Insight is core to successful ABM. But complex B2B buyer journeys means generating that insight at unmanageable scale. Enigma had to face up to that complexity in an ABM programme it designed for Symantec. Martin Simcock explains

B2B marketing has never been easy – but it’s getting harder. According to Gartner, “The typical buying group for a complex B2B solution involves six to 10 decision-makers‚ each armed with four or five pieces of information they’ve gathered independently and must de-conflict with the group”.  

So, if your ABM campaign needs to hit all of these stakeholders, that’s potentially 50 separate pieces of collateral you need. And you can multiply that number by the vertical markets you want to hit, the regions in which you are active and the different stages of the funnel that these decision-makers may be occupying. Given this complexity, it’s no wonder that so many people are spinning their wheels.

One to (very!) many 

Enigma is currently working with one of the world’s largest financial software companies on a series of bid support projects. We are producing entirely bespoke hard copy value proposition documents that can be shared internally after a pitch meeting. In these cases, a successful bid would be worth millions – sometimes hundreds of millions – of dollars. So, the potential ROI more than justifies the investment. 

Most companies don’t have deal sizes large enough to justify that kind of expenditure on a single account. In lots of cases, our customers are coming to us with an account list of 1,000 or more – and what differentiates ABM from a ‘spray and pray’ email campaign is the insight that underpins the outreach. So how can you generate insight at that kind of scale – particularly bearing in mind the complex buyer landscape I described earlier?

Confidence redefined

This was precisely the problem we faced when Symantec asked us to run an ABM campaign for their digital security certificates to 1,500 accounts across EMEA, AsiaPac and the Americas. 

A first pass at using vertical industries to segment this group was rejected – there were simply too many industries for this to work. So, we went to work on personas. 

By carefully constructing the buyer journey and understanding the cultural challenges involved, we were able to whittle down a dozen or so personas into just three. We also identified five solution sub-categories to map onto each persona, giving circa 15 core assets (each of which was translated into one of six languages). To further customise the experience, we used cityscapes from one of six global cities, using New York for North American prospects, London for the UK, etc.

The research we conducted for the campaign was re-used in detailed sales enablement materials, ensuring that the sales outreach was customised to the right segment and extending the campaign all the way to off-line engagement.   

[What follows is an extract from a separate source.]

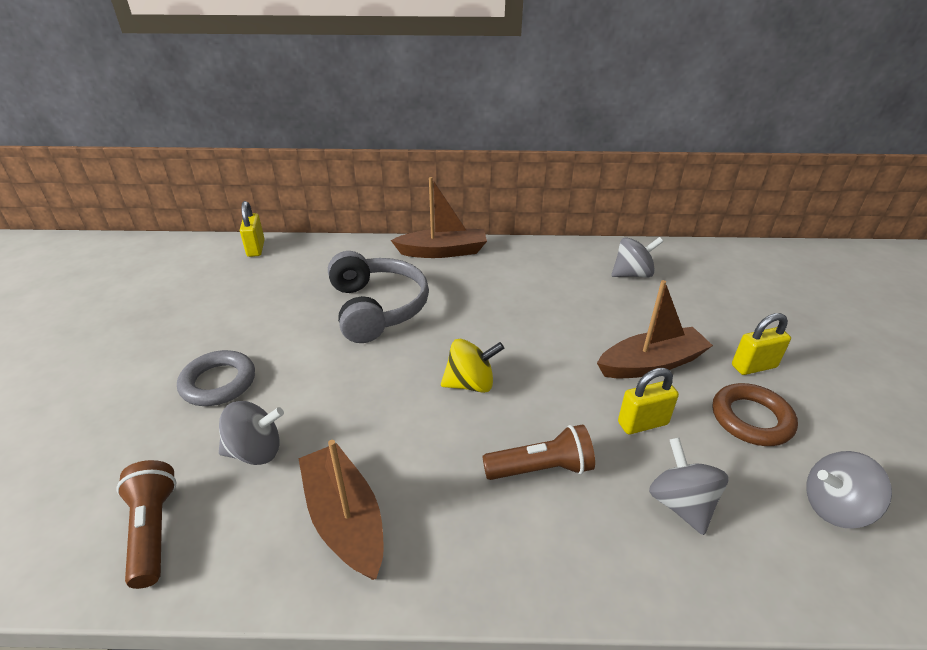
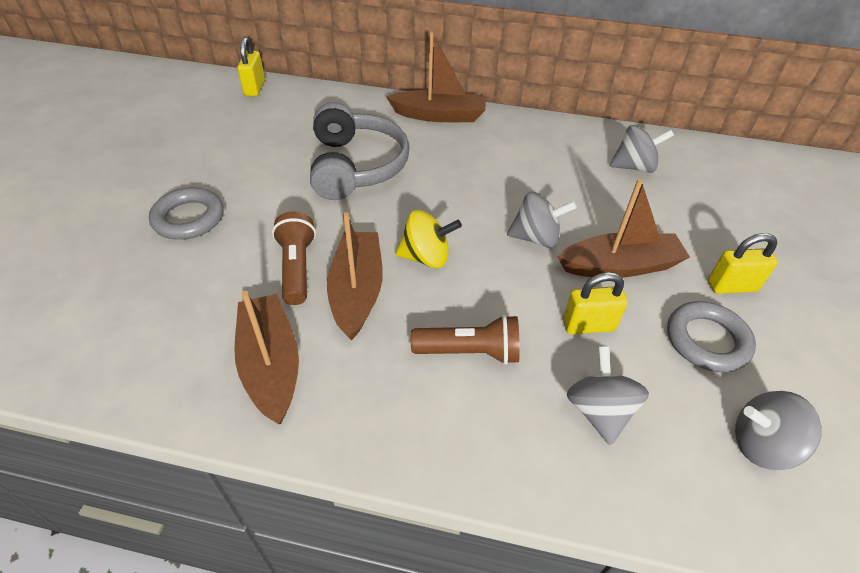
camera: 10 degrees right, 10 degrees up
(153, 530) = (103, 344): brown flashlight -> brown flashlight (297, 268)
(255, 451) = (207, 288): grey spinning top -> grey spinning top (536, 238)
(412, 428) = (357, 291): none -> brown boat
(751, 419) = (707, 340): brown ring -> grey ring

This was an intense piece of up-front work taking four months to complete – but it was the foundation of the entire campaign. It enabled us to manage the complexity of addressing 1,500 accounts and deliver a personalised experience – but without investigating every individual account and developing bespoke communications for each. 

This very efficient use of resources was not achieved at the expense of results: We had engagement rates as high as 30% and click-through rates as high as 17% – and we delivered tens of millions of dollars of pipeline with an ROI of 101:1.